Riverina farmer and family man Geoff Hunt probably acted on impulse when he gunned down his wife and three children before taking his own life, a NSW forensic psychologist who examined the case says.
Sarah Yule has told the inquest into the deaths of Mr Hunt, his wife Kim Hunt, and their children - Fletcher, 10, Mia, eight, and Phoebe, six - that the grieving town of Lockhart will never know what triggered a loving father with no history of domestic violence to destroy his entire family last September.
"I don't believe we can know that. It could have been something in a conversation that occurred that evening," Dr Yule told a Wagga Wagga courtroom on Thursday.

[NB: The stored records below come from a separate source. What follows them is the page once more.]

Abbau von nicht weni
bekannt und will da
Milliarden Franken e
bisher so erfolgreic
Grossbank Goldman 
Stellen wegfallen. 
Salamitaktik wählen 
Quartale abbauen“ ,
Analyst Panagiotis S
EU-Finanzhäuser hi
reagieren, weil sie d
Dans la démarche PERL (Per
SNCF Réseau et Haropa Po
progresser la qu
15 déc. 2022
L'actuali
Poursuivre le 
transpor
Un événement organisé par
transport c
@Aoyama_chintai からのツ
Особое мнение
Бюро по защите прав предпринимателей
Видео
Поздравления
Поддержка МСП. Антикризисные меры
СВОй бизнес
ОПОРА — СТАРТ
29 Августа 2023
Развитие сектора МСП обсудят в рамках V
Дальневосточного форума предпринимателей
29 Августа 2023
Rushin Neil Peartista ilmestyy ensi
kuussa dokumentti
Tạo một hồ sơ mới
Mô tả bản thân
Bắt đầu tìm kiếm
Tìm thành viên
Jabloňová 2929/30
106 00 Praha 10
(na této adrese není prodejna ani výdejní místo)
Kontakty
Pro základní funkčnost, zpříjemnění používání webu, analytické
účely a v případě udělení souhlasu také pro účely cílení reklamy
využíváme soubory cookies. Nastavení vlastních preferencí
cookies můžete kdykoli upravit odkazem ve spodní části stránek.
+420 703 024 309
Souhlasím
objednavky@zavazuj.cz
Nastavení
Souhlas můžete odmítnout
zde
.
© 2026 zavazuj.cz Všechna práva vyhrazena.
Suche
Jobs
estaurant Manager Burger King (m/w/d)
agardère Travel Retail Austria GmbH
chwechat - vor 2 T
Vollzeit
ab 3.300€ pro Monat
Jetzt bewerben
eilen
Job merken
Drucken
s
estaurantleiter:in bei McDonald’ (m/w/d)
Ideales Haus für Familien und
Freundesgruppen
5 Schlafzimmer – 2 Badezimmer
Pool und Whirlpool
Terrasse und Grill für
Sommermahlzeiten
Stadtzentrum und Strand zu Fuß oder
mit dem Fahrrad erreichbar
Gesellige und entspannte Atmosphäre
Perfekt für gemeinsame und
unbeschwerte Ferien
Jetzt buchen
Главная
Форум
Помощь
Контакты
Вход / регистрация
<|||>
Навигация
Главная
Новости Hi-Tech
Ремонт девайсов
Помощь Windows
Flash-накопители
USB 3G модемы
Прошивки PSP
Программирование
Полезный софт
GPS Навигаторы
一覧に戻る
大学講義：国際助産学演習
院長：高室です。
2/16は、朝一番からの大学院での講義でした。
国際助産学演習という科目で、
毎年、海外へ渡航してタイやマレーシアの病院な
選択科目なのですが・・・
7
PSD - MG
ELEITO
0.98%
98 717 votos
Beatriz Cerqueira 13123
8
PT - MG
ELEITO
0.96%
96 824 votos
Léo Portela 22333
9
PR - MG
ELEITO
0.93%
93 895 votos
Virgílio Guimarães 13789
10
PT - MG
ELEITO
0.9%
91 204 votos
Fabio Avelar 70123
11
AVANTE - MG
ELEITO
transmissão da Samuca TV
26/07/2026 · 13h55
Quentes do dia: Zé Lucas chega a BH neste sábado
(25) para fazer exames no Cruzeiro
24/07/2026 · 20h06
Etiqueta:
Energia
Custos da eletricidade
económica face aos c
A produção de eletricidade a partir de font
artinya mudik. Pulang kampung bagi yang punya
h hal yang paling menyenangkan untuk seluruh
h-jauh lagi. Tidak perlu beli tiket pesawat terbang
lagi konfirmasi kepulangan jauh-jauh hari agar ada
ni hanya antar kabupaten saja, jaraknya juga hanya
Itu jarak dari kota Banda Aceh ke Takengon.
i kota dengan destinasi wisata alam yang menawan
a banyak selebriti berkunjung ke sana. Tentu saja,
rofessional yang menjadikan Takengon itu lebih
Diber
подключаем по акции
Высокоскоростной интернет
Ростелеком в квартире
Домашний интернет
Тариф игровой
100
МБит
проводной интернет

Under questioning on Thursday, Dr Yule agreed that Mr Hunt's behaviour in the last hours he was seen alive - making lunches for his children to take to school the following day, setting up plans for a tennis game with a friend later in the week - suggested he probably killed his family on impulse.
But she believed Mr Hunt's primary motivation was to take his own life, "with the homicides occurring in his mind as a secondary necessity".
Dr Yule said family destroyers may be motivated by "pseudo-altruistic intent" when they kill their loved ones, "in that they feel they were sparing them from further pain".
"I believe it occurred in the context of a distorted rationale in his own mind. I believe that he presented a face of being able to cope," Dr Yule said.
"Something at that particular time has caused him to lose whatever component of hope he had left that he could fix things ... that it would never get better, and he couldn't fix it."
The inquest has heard the Hunt family had struggled in the two years leading up to their deaths in 2014 after Mrs Hunt was involved in a serious car crash that nearly killed her, and caused brain and spinal injuries and a serious change in personality.
Mrs Hunt's younger sister, Jenny Geppert sobbed as she recalled the last time she had seen Mr and Mrs Hunt with their children.
It was her daughter's fourth birthday party, and the Hunts stayed on after the other guests had left.
There was little sign of the terrible car crash two years earlier that had left Mrs Hunt battling wild mood swings and anger, and forced her to re-learn how to walk and talk.
"My sister and I were as close as they come," Mrs Geppert said.
"I made her promise me once that she would never let anything happen to her because I couldn't imagine how I'd live my life without her. I wish she could have kept this promise."
Mrs Hunt's family also said an urgent re-think of support services for families who have experienced trauma, such as her 2012 car crash, was needed to prevent another tragedy.
Mrs Hunt's cousin, Jane Blake, writing on behalf of her extended family, slammed the "obvious ineffectiveness of the mental health system" in Australia.
"We believe one hour with Kim every now and then was grossly inappropriate to deem her 'better' and no longer needing support," Ms Blake said in a submission.
"To take the word of an individual with a brain injury and significant spinal injury is unacceptable. Equal support for main carers like Geoff is totally unrecognised.
"It is too late for our family, but ultimately it does not have to be for another."
The inquest continues, with Coroner Michael Barnes expected to hand down his findings on Friday.